= InterAccess =

InterAccess is a Canadian artist-run centre and electronic media production facility in Toronto. The Centre for Contemporary Canadian Art places the founding of InterAccess as a key moment in both the history of Canadian electronic art but also within a timeline of developments in international art, science, technology and culture.

==History==
In August 1981, Bill Perry and Ric Amis started Telidon at Trinity Square Video, with a Norpak Telidon Information Provider System given to Perry by Bell Canada. Perry, Nina Beveridge and Geoffrey Shea secured operational funding and premises to establish a separate, artist run organization called Toronto Community Videotex (TCV), incorporated in March of 1983. Later in 1983, InterAccess was incorporated as a not-for-profit, artist-run access centre. The founding directors were Perry, Beveridge, Shea and Paul Petro. InterAccess provided artists access to the Telidon system, a precursor of the World Wide Web. The early conception of electronic art placed the organization within the production cooperative system in Canada. TCV's members created artworks which fell within the more systems-based notions of art production, rather than the beaux-arts aesthetic of the museum. The name change to InterAccess in 1987 reflected a new focus on Macintosh graphics, multimedia production and a dial-up artists’ network (much like a Bulletin Board System, or BBS) known as Matrix.

InterAccess moved to a larger facility in 1995 allowing InterAccess to offer a gallery and production space that expanded its activities beyond simply access to multimedia production. The exhibitions began to emphasize the finished production and there was a particular focus on establishing an international presence for the centre.
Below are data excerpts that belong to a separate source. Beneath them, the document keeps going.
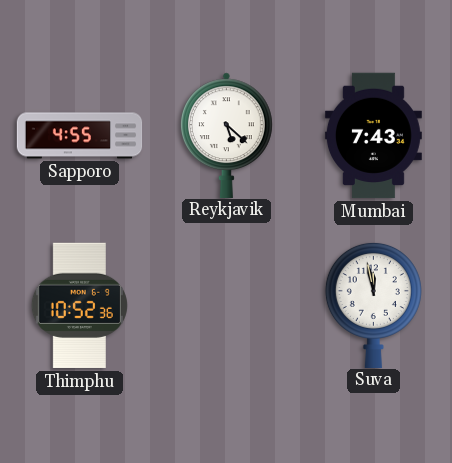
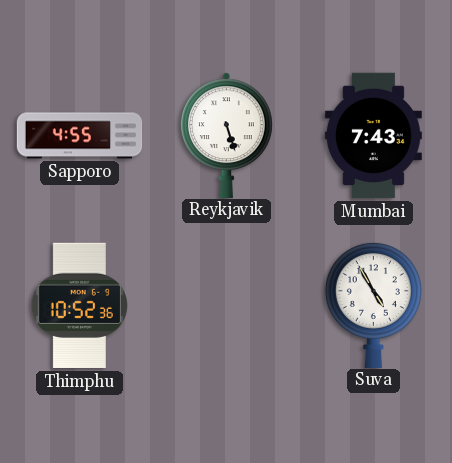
Reykjavik: 5:22 -> 5:27
Suva: 11:58 -> 4:55
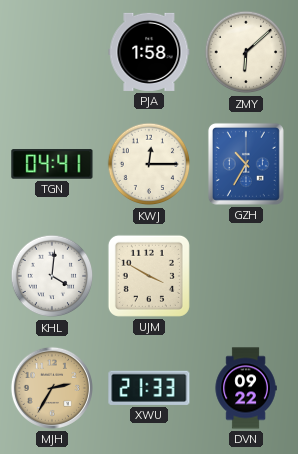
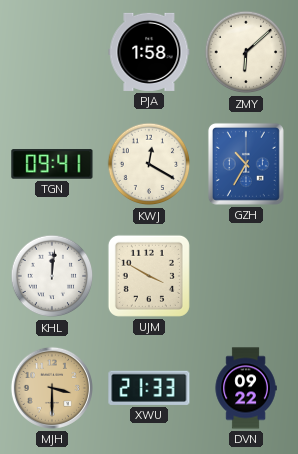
TGN: 04:41 -> 09:41
KWJ: 12:15 -> 12:20
KHL: 4:01 -> 12:01
MJH: 2:35 -> 3:30
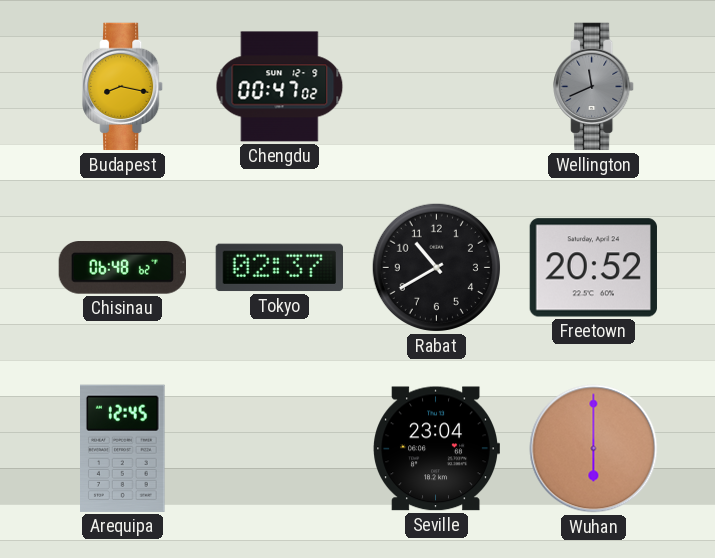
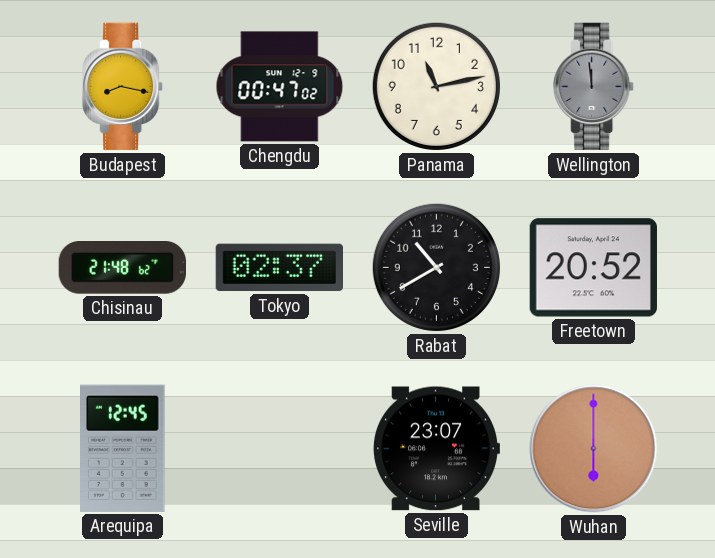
Panama: none -> 11:13
Wellington: 11:41 -> 11:59
Chisinau: 06:48 -> 21:48
Seville: 23:04 -> 23:07
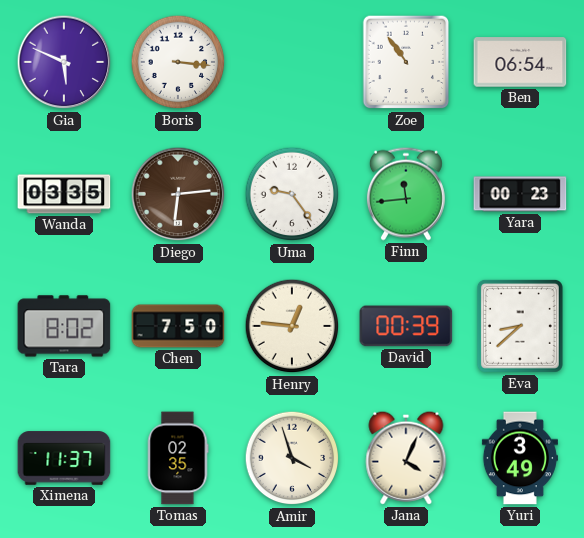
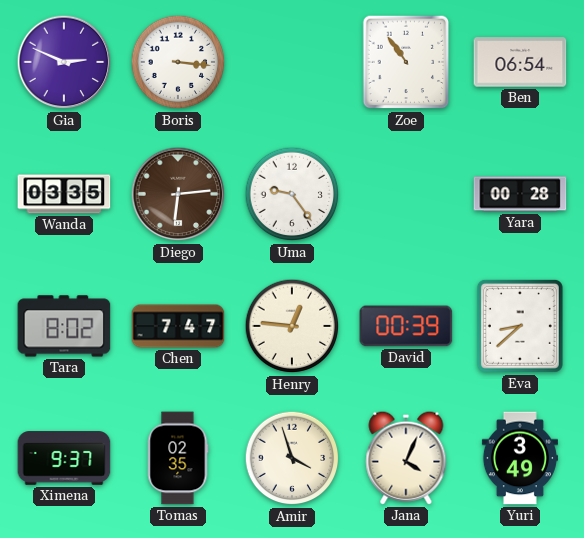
Gia: 5:49 -> 2:49
Finn: 11:44 -> none
Yara: 00:23 -> 00:28
Chen: 7:50 -> 7:47
Ximena: 11:37 -> 9:37
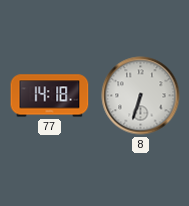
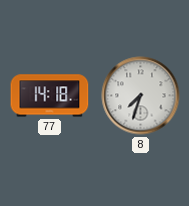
8: 6:33 -> 7:33
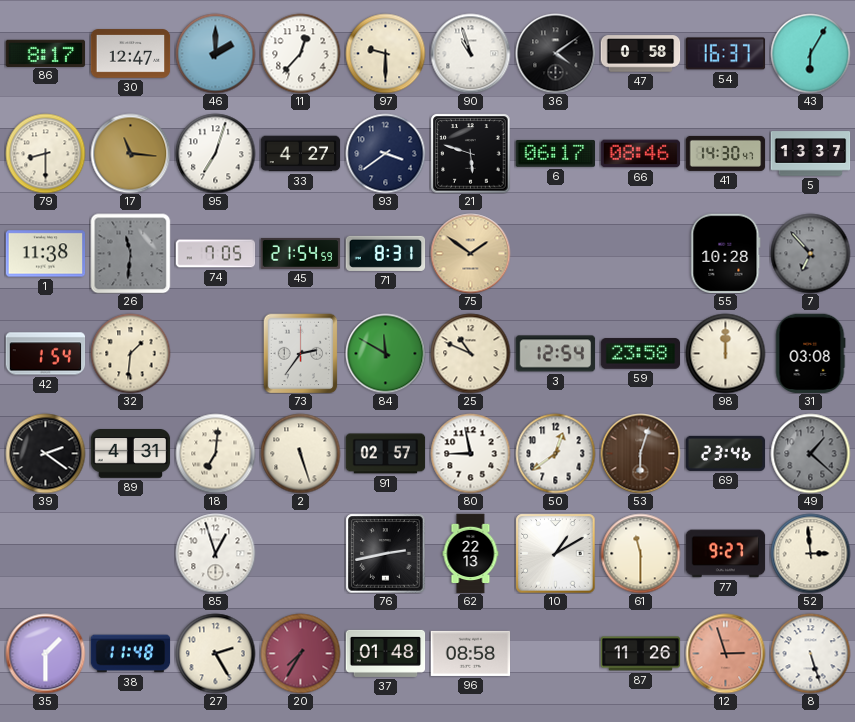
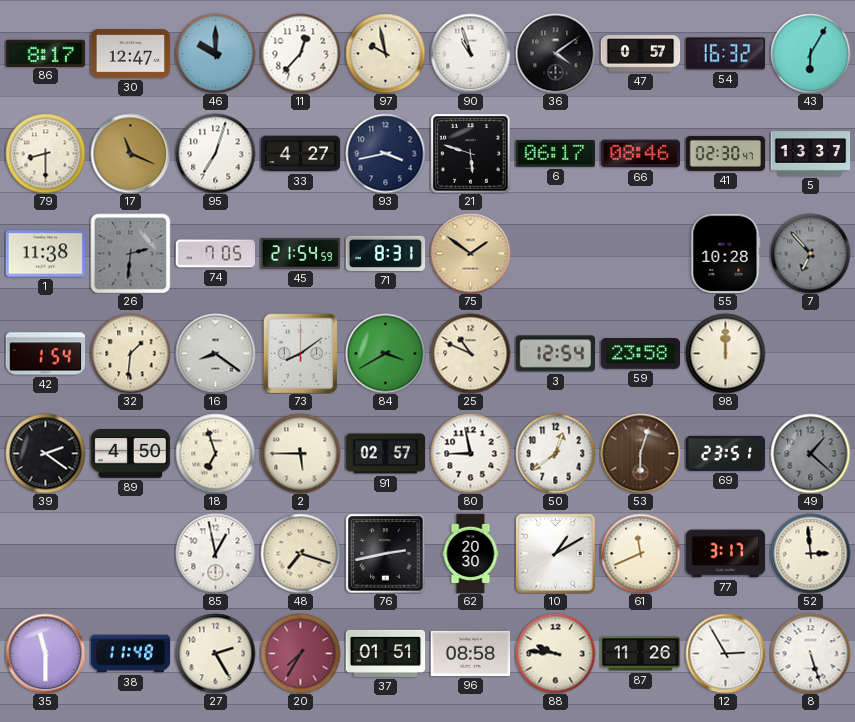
46: 2:00 -> 10:00
97: 9:30 -> 9:58
47: 0:58 -> 0:57
54: 16:37 -> 16:32
17: 11:16 -> 11:19
93: 3:39 -> 3:43
41: 14:30 -> 02:30
26: 11:31 -> 2:31
16: none -> 8:21
73: 2:36 -> 8:09
84: 11:50 -> 3:40
31: 03:08 -> none
89: 4:31 -> 4:50
18: 7:01 -> 6:57
2: 5:27 -> 5:45
69: 23:46 -> 23:51
85: 12:57 -> 12:58
48: none -> 7:18
62: 22:13 -> 20:30
61: 11:30 -> 11:41
77: 9:27 -> 3:17
35: 1:30 -> 11:30
37: 01:48 -> 01:51
88: none -> 9:46
12: 2:57 -> 2:55
12 dial: salmon -> white
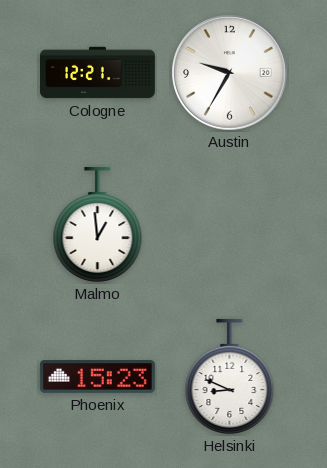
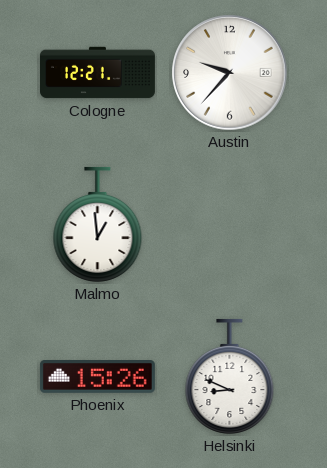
Austin: 9:35 -> 9:37
Phoenix: 15:23 -> 15:26
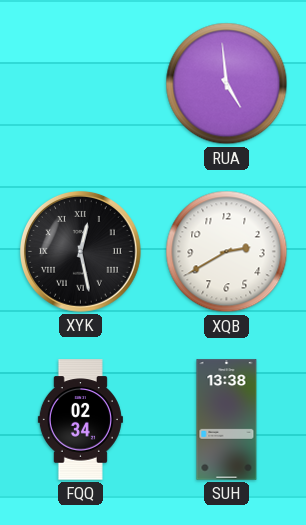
The exhibition Pandoras Box, a collaboration between InterAccess and Fylkingen New Music and Intermedia Art in Stockholm, Sweden in 2000, was billed as "the first international interactive encounter with art using remotely controlled robots."

In 2005, InterAccess moved to a renovated two-floor, three thousand square feet stand-alone building, allowing for more production space, a surround sound studio and a machine shop for constructing large-scale physical computing projects and installation.

The exhibition This must be the place: Vera Frenkel, David Rokeby, Nell Tenhaaf and Norman White was a reconsideration of the centre and the place of electronic art within art history. The four featured artists are described as pioneers in electronic and interactive art and have a history with InterAccess as both members and exhibitors.

In May 2006, InterAccess received a Canada Council Media Arts Commissioning Grant for The Networked City, a series of five outdoor interactive installations on Yonge Street in Toronto.

In Dec 2015, InterAccess announced that it had acquired Vector Festival, a game and new media art festival dedicated to showcasing creative media practices. Vector Festival was founded in 2013 as the “Vector Game Art & New Media Festival” by an independent group of artists and curators: Skot Deeming, Clint Enns, Christine Kim, and Katie Micak, who were later joined by Diana Poulsen and Martin Zeilinger.

In 2016 InterAccess presented Canada's first exhibition related to drones, Once Is Nothing: A Drone Art Exhibition, "an art show completely dedicated to the rise of these suddenly ubiquitous machines, one that raises questions about borders, surveillance, identity and place".

InterAccess moved to 32 Lisgar Street in March 2025.